## PROBLEM STATEMENT
Please copy the records from their start through the line containing "Dot at: (210, 242)", inclusive, swapping every "pose" for "view" and leaving everything else unchanged.

#####

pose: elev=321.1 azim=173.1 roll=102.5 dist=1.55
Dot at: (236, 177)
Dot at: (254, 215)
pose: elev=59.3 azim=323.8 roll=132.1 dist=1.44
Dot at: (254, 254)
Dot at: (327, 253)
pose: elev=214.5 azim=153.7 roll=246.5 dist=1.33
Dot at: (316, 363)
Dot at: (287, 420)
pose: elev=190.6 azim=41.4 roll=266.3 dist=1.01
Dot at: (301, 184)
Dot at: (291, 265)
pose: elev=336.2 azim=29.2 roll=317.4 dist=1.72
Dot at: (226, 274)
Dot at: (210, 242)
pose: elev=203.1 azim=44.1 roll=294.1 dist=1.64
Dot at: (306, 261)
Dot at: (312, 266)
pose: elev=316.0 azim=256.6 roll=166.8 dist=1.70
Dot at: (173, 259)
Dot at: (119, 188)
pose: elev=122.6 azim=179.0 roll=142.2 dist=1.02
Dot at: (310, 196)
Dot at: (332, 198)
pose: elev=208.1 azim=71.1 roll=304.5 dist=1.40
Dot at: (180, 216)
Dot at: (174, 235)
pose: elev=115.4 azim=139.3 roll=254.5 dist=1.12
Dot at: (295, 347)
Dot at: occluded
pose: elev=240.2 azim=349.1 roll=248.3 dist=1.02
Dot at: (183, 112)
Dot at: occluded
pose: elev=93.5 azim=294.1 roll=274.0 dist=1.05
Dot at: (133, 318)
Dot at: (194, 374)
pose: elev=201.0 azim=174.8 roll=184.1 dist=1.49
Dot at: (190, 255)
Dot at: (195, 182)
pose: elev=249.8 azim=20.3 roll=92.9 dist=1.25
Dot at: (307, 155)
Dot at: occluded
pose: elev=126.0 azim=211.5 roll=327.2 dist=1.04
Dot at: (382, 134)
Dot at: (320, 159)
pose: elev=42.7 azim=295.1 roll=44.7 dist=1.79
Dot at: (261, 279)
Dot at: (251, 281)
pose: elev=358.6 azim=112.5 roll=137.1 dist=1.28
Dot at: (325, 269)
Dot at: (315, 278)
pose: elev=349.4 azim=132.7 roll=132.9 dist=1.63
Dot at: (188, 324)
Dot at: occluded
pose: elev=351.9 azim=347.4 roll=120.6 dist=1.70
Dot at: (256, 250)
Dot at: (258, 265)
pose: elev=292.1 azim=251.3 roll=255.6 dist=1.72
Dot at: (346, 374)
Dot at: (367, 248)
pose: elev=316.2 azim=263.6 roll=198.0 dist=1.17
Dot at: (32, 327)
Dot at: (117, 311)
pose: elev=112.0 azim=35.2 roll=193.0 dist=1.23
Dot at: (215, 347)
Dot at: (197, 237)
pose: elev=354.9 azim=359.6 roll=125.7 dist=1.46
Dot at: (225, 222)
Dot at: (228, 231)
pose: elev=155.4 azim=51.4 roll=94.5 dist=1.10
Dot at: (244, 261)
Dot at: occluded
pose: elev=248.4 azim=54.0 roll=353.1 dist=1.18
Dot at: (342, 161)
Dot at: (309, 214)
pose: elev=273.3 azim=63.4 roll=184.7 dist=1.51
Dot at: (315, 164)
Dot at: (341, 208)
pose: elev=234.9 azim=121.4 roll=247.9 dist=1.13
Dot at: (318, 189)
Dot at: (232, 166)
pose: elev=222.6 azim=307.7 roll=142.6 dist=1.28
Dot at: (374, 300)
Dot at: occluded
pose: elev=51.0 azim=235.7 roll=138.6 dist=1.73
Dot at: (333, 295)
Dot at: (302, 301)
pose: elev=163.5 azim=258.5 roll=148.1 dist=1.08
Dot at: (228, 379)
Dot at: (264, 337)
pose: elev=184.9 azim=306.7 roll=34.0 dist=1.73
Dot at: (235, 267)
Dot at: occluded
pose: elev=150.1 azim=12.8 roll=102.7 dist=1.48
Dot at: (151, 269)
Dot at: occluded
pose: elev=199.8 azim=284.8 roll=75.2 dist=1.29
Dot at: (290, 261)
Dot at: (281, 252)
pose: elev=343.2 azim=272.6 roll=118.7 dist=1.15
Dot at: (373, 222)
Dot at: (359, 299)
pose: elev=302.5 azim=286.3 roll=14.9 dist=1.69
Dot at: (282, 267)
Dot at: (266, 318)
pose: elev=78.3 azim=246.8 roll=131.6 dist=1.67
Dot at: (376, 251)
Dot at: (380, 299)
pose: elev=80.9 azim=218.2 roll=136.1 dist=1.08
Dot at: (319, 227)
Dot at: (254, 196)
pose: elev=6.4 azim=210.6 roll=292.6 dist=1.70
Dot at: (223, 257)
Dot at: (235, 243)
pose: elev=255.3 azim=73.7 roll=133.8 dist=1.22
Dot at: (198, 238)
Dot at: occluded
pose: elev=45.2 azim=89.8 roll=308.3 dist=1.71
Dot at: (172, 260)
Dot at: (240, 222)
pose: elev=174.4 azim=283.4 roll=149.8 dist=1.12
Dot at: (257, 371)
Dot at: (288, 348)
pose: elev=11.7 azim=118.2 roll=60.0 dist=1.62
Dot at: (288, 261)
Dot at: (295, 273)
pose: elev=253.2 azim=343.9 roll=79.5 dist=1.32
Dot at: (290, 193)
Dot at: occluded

#####

## SOLUTION FOR THIS PROBLEM
view: elev=321.1 azim=173.1 roll=102.5 dist=1.55
Dot at: (236, 177)
Dot at: (254, 215)
view: elev=59.3 azim=323.8 roll=132.1 dist=1.44
Dot at: (254, 254)
Dot at: (327, 253)
view: elev=214.5 azim=153.7 roll=246.5 dist=1.33
Dot at: (316, 363)
Dot at: (287, 420)
view: elev=190.6 azim=41.4 roll=266.3 dist=1.01
Dot at: (301, 184)
Dot at: (291, 265)
view: elev=336.2 azim=29.2 roll=317.4 dist=1.72
Dot at: (226, 274)
Dot at: (210, 242)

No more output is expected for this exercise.